Kevin Plank, Under Armour founder and CEO, recently made a pitch to the city of Baltimore requesting appropriation of public funds for his planned development in Port Covington. Despite the lofty ambition of the proposal and the potential economic benefits of developing a largely neglected area, one should consider whether or not this use of funds is as urgent as Plank claims. Plank instead could be helping the city with public transportation, a central issue that is more pressing, despite being less profitable. Without a good public transit system, Plank’s vision for the new “porch” of Baltimore would be inaccessible to the vast majority of the city’s inhabitants. Thus, the question of the Port Covington project is not one of validity, since rebuilding much of Baltimore’s rusty infrastructure and neglected lands is necessary. Rather, the question of Port Covington is one of utility. Unless you own a car or happen to live close to one of Baltimore’s strung out bus lines, getting to Port Covington is an issue.
While grand in scope, the Port Covington proposal turns a blind eye to one of Baltimore’s largest issues—an insufficient supply of public transportation. As Johns Hopkins students, we enjoy the University’s transit options such as the Blue Jay shuttle or the JHMI shuttle, and the Charm City Circulator Purple Route conveniently runs right past Homewood Campus. However, for most of the city, particularly its poorest neighborhoods in West Baltimore, public transit is not readily accessible.
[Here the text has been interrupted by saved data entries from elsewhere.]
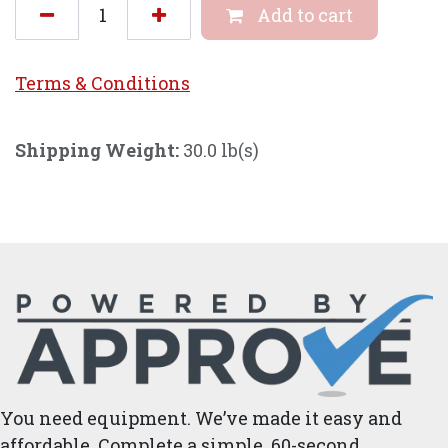
Add to cart
Terms & Conditi
ons
Shipping Weight:
30.0 lb(s)
You need equipment. We’ve made it easy and
affordable. Complete a simple, 60-second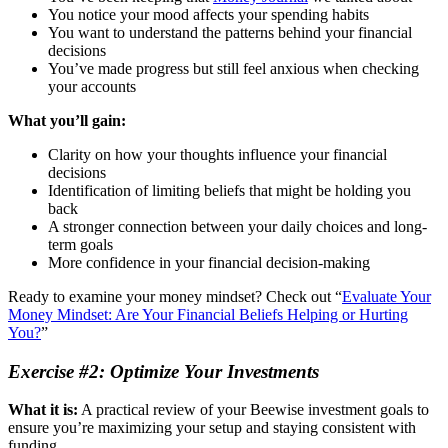
You notice your mood affects your spending habits
You want to understand the patterns behind your financial
decisions
You’ve made progress but still feel anxious when checking
your accounts
What you’ll gain:
Clarity on how your thoughts influence your financial
decisions
Identification of limiting beliefs that might be holding you
back
A stronger connection between your daily choices and long-
term goals
More confidence in your financial decision-making
Ready to examine your money mindset? Check out “
Evaluate Your
Money Mindset: Are Your Financial Beliefs Helping or Hurting
You?
”
Exercise #2: Optimize Your Investments
What it is:
A practical review of your Beewise investment goals to
ensure you’re maximizing your setup and staying consistent with
funding.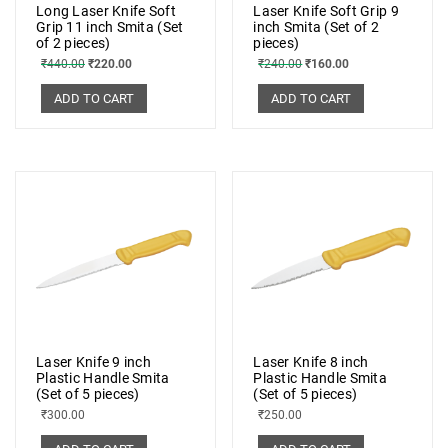
Long Laser Knife Soft
Laser Knife Soft Grip 9
Grip 11 inch Smita (Set
inch Smita (Set of 2
of 2 pieces)
pieces)
₹
440.00
₹
220.00
₹
240.00
₹
160.00
ADD TO CART
ADD TO CART
Laser Knife 9 inch
Laser Knife 8 inch
Plastic Handle Smita
Plastic Handle Smita
(Set of 5 pieces)
(Set of 5 pieces)
₹
300.00
₹
250.00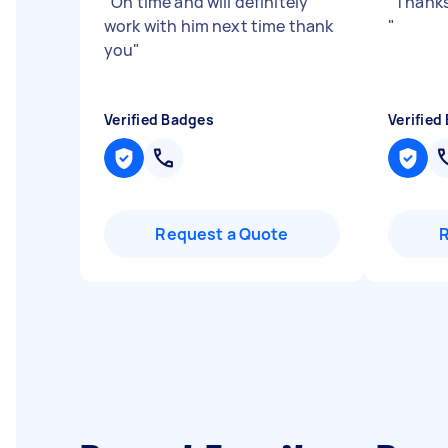
"
On time and will definitely
"
Thanks
work with him next time thank
"
you
"
Verified Badges
Verified
Request a Quote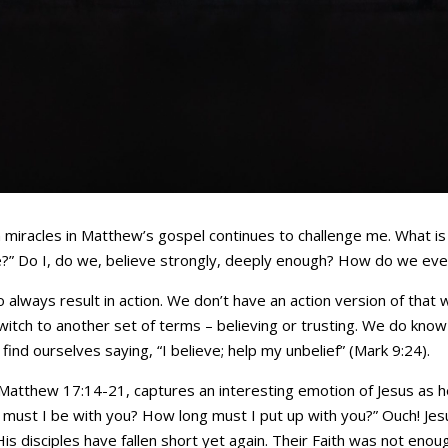
iracles in Matthew’s gospel continues to challenge me. What is th
e?” Do I, do we, believe strongly, deeply enough? How do we ev
to always result in action. We don’t have an action version of that
switch to another set of terms – believing or trusting. We do know 
ind ourselves saying, “I believe; help my unbelief” (Mark 9:24).
Matthew 17:14-21, captures an interesting emotion of Jesus as h
must I be with you? How long must I put up with you?” Ouch! Jes
s disciples have fallen short yet again. Their Faith was not enough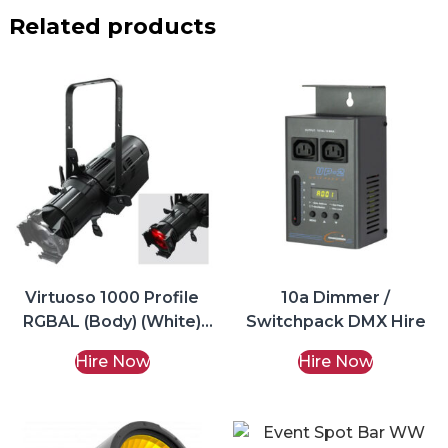
Related products
Virtuoso 1000 Profile
10a Dimmer /
RGBAL (Body) (White)
Switchpack DMX Hire
Hire
Hire Now
Hire Now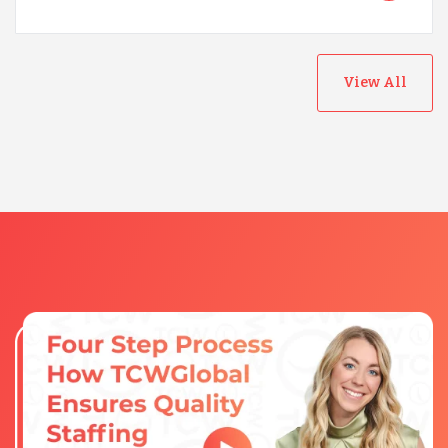
View All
Lack of mobility within the city contributes to the isolation and segregation of neighborhoods along racial and socioeconomic lines. Not only would a comprehensive public transportation plan create thousands of jobs, but it would also allow people to find employment in neighborhoods that are farther away. As cities across the United States have expanded public transit, Baltimore has lagged behind. The last city budget, which was passed in June, allocates only 7% to “Stronger Neighborhoods”, the section that includes public transportation and other public works. Meanwhile, one third of the budget is currently allocated towards “Safer Streets”. New York City, for comparison, which operates one of the most extensive subway systems in the world, allocates over $13 billion to public transit yearly, much of which is provided by state. While Baltimore does not need a program of such scope, having state funding to help alleviate most of the burden on the city would be welcome.
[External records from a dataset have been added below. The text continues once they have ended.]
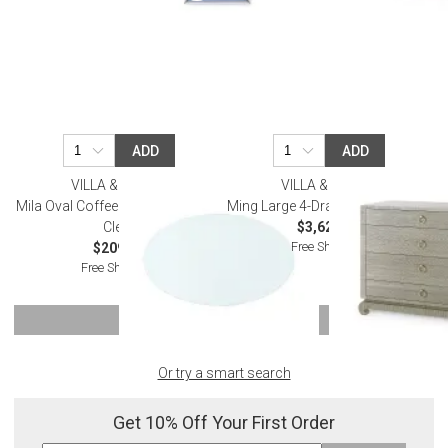
ADD
ADD
VILLA & HOUSE
VILLA & HOUSE
Mila Oval Coffee Table Glass Top
Ming Large 4-Drawer Sage Green
Clear
$3,623.00
Free Shipping
$209.00
Free Shipping
SHOW MORE
Or try a smart search
Get 10% Off Your First Order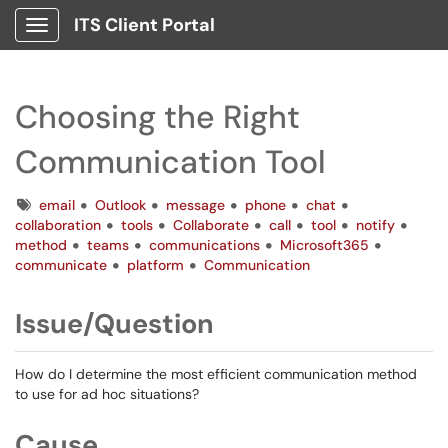
ITS Client Portal
Show Applications Menu
Choosing the Right
Communication Tool
Tags
email
Outlook
message
phone
chat
collaboration
tools
Collaborate
call
tool
notify
method
teams
communications
Microsoft365
communicate
platform
Communication
Issue/Question
How do I determine the most efficient communication method
to use for ad hoc situations?
Cause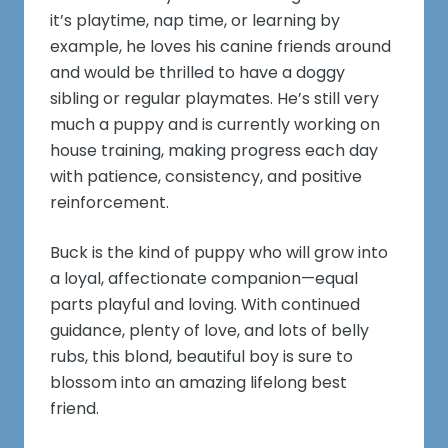
it’s playtime, nap time, or learning by
example, he loves his canine friends around
and would be thrilled to have a doggy
sibling or regular playmates. He’s still very
much a puppy and is currently working on
house training, making progress each day
with patience, consistency, and positive
reinforcement.
Buck is the kind of puppy who will grow into
a loyal, affectionate companion—equal
parts playful and loving. With continued
guidance, plenty of love, and lots of belly
rubs, this blond, beautiful boy is sure to
blossom into an amazing lifelong best
friend.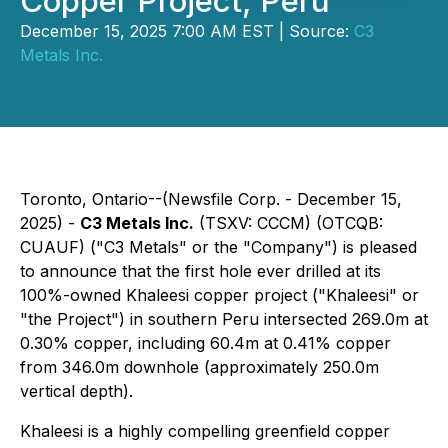
Copper Project, Peru
December 15, 2025 7:00 AM EST | Source:
C3
Metals Inc.
Toronto, Ontario--(Newsfile Corp. - December 15,
2025) -
C3 Metals Inc.
(TSXV: CCCM) (OTCQB:
CUAUF) ("C3 Metals" or the "Company") is pleased
to announce that the first hole ever drilled at its
100%-owned Khaleesi copper project ("Khaleesi" or
"the Project") in southern Peru intersected 269.0m at
0.30% copper, including 60.4m at 0.41% copper
from 346.0m downhole (approximately 250.0m
vertical depth).
Khaleesi is a highly compelling greenfield copper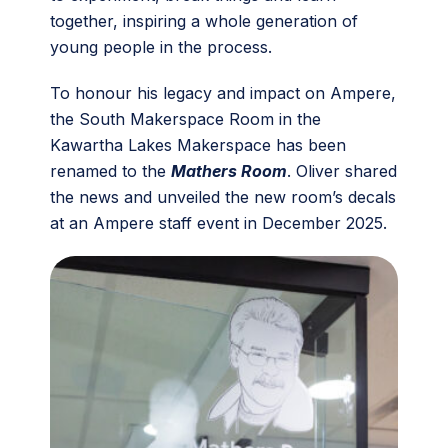
together, inspiring a whole generation of
young people in the process.
To honour his legacy and impact on Ampere,
the South Makerspace Room in the
Kawartha Lakes Makerspace has been
renamed to the
Mathers Room
. Oliver shared
the news and unveiled the new room’s decals
at an Ampere staff event in December 2025.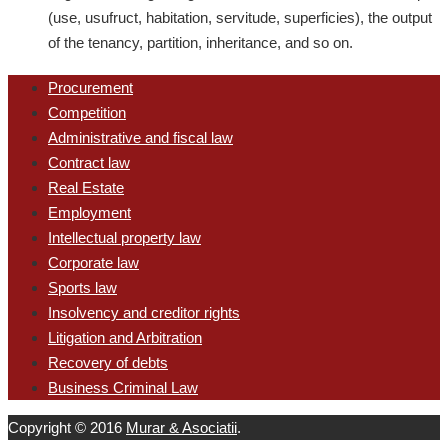
(use, usufruct, habitation, servitude, superficies), the output
of the tenancy, partition, inheritance, and so on.
Procurement
Competition
Administrative and fiscal law
Contract law
Real Estate
Employment
Intellectual property law
Corporate law
Sports law
Insolvency and creditor rights
Litigation and Arbitration
Recovery of debts
Business Criminal Law
Copyright © 2016
Murar & Asociatii
.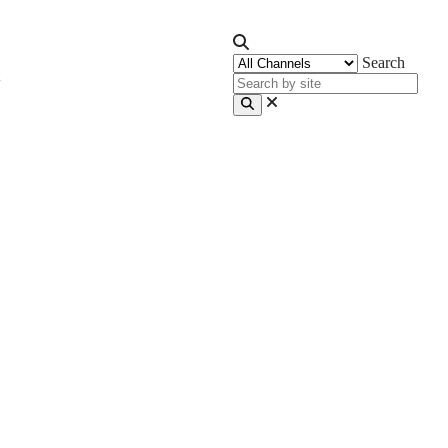
Search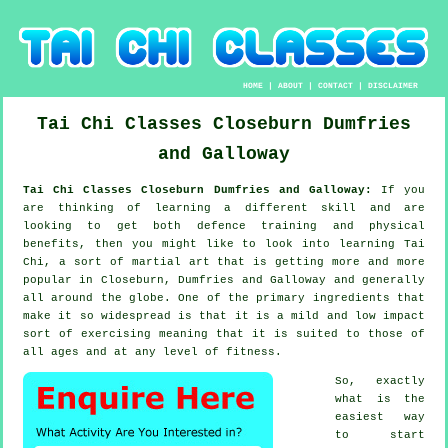
HOME
|
ABOUT
|
CONTACT
|
DISCLAIMER
Tai Chi Classes
Closeburn
Dumfries
and Galloway
Tai Chi Classes Closeburn Dumfries and Galloway:
If you
are thinking of learning a different
skill
and are
looking to get both defence training and physical
benefits, then you might like to look into
learning Tai
Chi
, a sort of martial art that is getting more and more
popular in Closeburn, Dumfries and Galloway and generally
all around the globe. One of the primary ingredients that
make it so widespread is that it is a mild and low impact
sort of exercising meaning that it is suited to those of
all ages and at any level of fitness.
So, exactly
what is the
easiest way
to start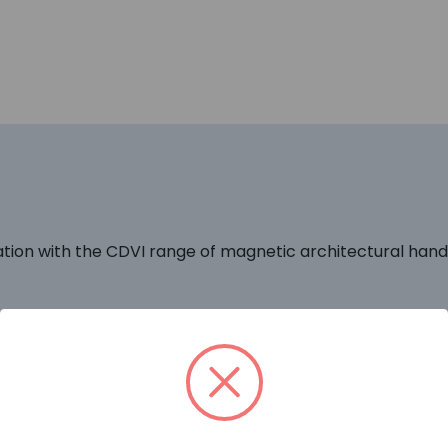
on with the CDVI range of magnetic architectural handle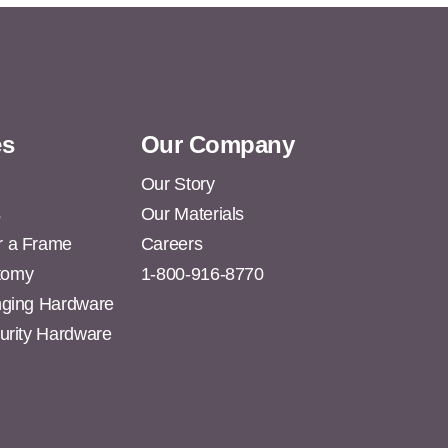
es
Our Company
Our Story
s
Our Materials
r a Frame
Careers
tomy
1-800-916-8770
anging Hardware
curity Hardware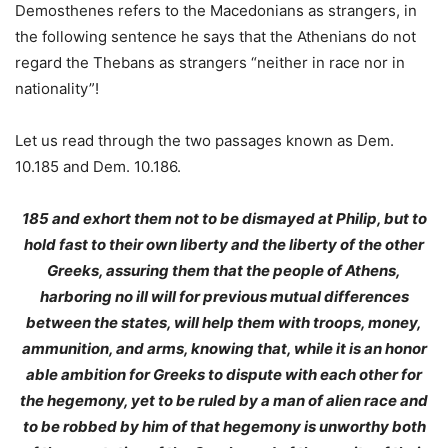
Demosthenes refers to the Macedonians as strangers, in
the following sentence he says that the Athenians do not
regard the Thebans as strangers “neither in race nor in
nationality”!
Let us read through the two passages known as Dem.
10.185 and Dem. 10.186.
185 and exhort them not to be dismayed at Philip, but to
hold fast to their own liberty and the liberty of the other
Greeks, assuring them that the people of Athens,
harboring no ill will for previous mutual differences
between the states, will help them with troops, money,
ammunition, and arms, knowing that,
while it is an honor
able ambition for Greeks to dispute with each other for
the hegemony, yet to be ruled by a man of alien race and
to be robbed by him of that hegemony is unworthy both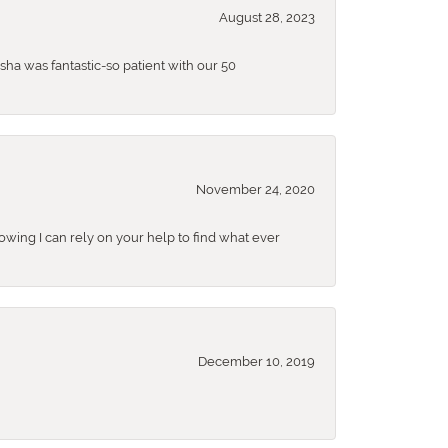
August 28, 2023
sha was fantastic-so patient with our 50
November 24, 2020
nowing I can rely on your help to find what ever
December 10, 2019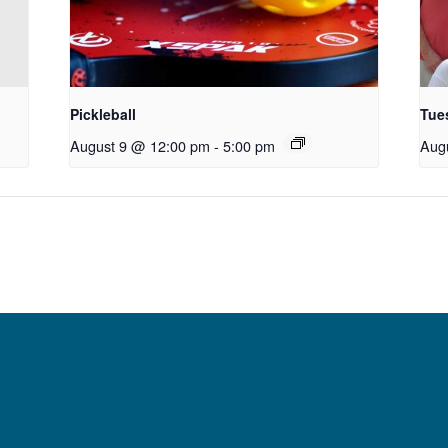
Pickleball
Tue
August 9 @ 12:00 pm
-
5:00 pm
Aug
However, rather than addressing transportation concerns in the city of Baltimore, Governor Hogan has promised to consider building a bullet train from Baltimore to Washington, which could cost an estimated $10 billion. This news comes just over a year after the Governor declined to approve the Baltimore Red Line, which would have connected West Baltimore to downtown and neighborhoods further east. Instead, Hogan opted last year to approve the Purple Line, a shorter, smaller train in the Washington suburbs, as well as to significantly expand work on Maryland interstates and public roads. Again, improving roads is not a poor use of money by any stretch. But considering that Maryland a relatively low vehicle per capita ratio—30th in the union—one might expect Hogan to be less penny pinching with public transit in Baltimore.
A strong public transit system is a fundamental requirement for a healthy city. It allows for more fluidity between neighborhoods, helping combat neighborhood stagnation and allowing people to branch out for employment. Better transportation could also help to attract new residents to the city, as well as improving the lives of current Baltimoreans.